* _Aim of the exercise_:
Using the listing below, extract each line that has the word "Hadoop" in it.

* _Records for processing_:
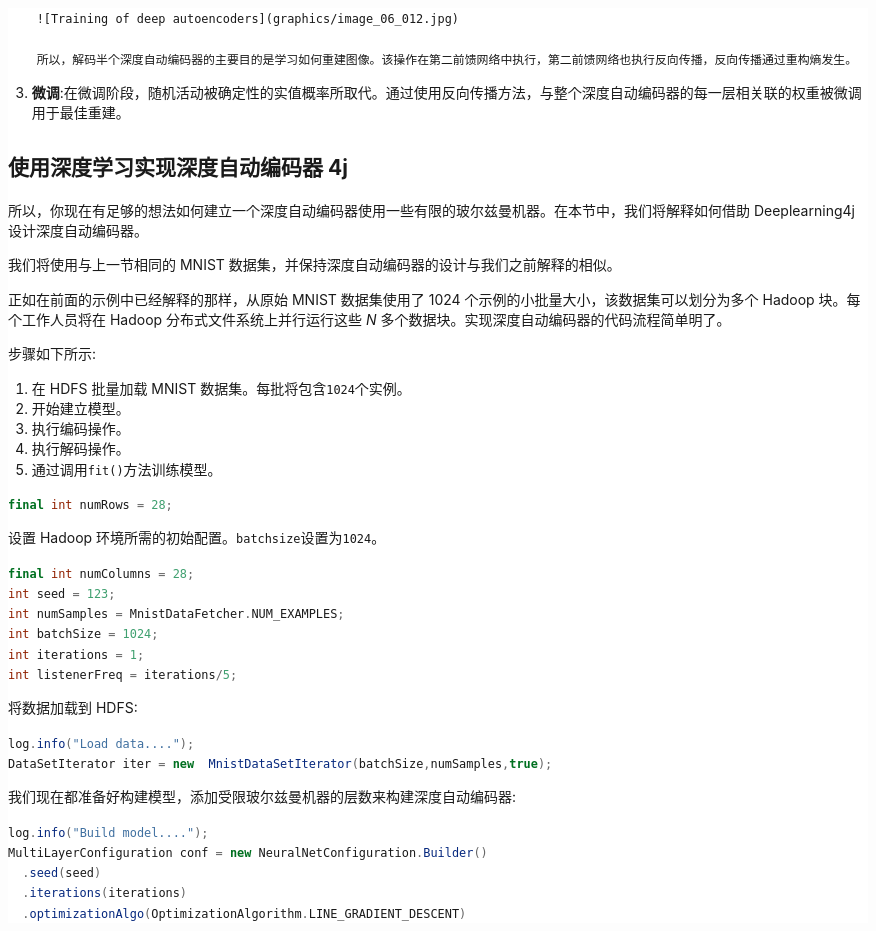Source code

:         ![Training of deep autoencoders](graphics/image_06_012.jpg)

        所以，解码半个深度自动编码器的主要目的是学习如何重建图像。该操作在第二前馈网络中执行，第二前馈网络也执行反向传播，反向传播通过重构熵发生。

3.  **微调**:在微调阶段，随机活动被确定性的实值概率所取代。通过使用反向传播方法，与整个深度自动编码器的每一层相关联的权重被微调用于最佳重建。

## 使用深度学习实现深度自动编码器 4j

所以，你现在有足够的想法如何建立一个深度自动编码器使用一些有限的玻尔兹曼机器。在本节中，我们将解释如何借助 Deeplearning4j 设计深度自动编码器。

我们将使用与上一节相同的 MNIST 数据集，并保持深度自动编码器的设计与我们之前解释的相似。

正如在前面的示例中已经解释的那样，从原始 MNIST 数据集使用了 1024 个示例的小批量大小，该数据集可以划分为多个 Hadoop 块。每个工作人员将在 Hadoop 分布式文件系统上并行运行这些 *N* 多个数据块。实现深度自动编码器的代码流程简单明了。

步骤如下所示:

1.  在 HDFS 批量加载 MNIST 数据集。每批将包含`1024`个实例。
2.  开始建立模型。
3.  执行编码操作。
4.  执行解码操作。
5.  通过调用`fit()`方法训练模型。

```scala
final int numRows = 28;
```

设置 Hadoop 环境所需的初始配置。`batchsize`设置为`1024`。

```scala
final int numColumns = 28; 
int seed = 123; 
int numSamples = MnistDataFetcher.NUM_EXAMPLES; 
int batchSize = 1024; 
int iterations = 1; 
int listenerFreq = iterations/5; 

```

将数据加载到 HDFS:

```scala
log.info("Load data...."); 
DataSetIterator iter = new  MnistDataSetIterator(batchSize,numSamples,true); 

```

我们现在都准备好构建模型，添加受限玻尔兹曼机器的层数来构建深度自动编码器:

```scala
log.info("Build model...."); 
MultiLayerConfiguration conf = new NeuralNetConfiguration.Builder() 
  .seed(seed) 
  .iterations(iterations) 
  .optimizationAlgo(OptimizationAlgorithm.LINE_GRADIENT_DESCENT) 

```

* _Your solution_:
正如在前面的示例中已经解释的那样，从原始 MNIST 数据集使用了 1024 个示例的小批量大小，该数据集可以划分为多个 Hadoop 块。每个工作人员将在 Hadoop 分布式文件系统上并行运行这些 *N* 多个数据块。实现深度自动编码器的代码流程简单明了。
设置 Hadoop 环境所需的初始配置。`batchsize`设置为`1024`。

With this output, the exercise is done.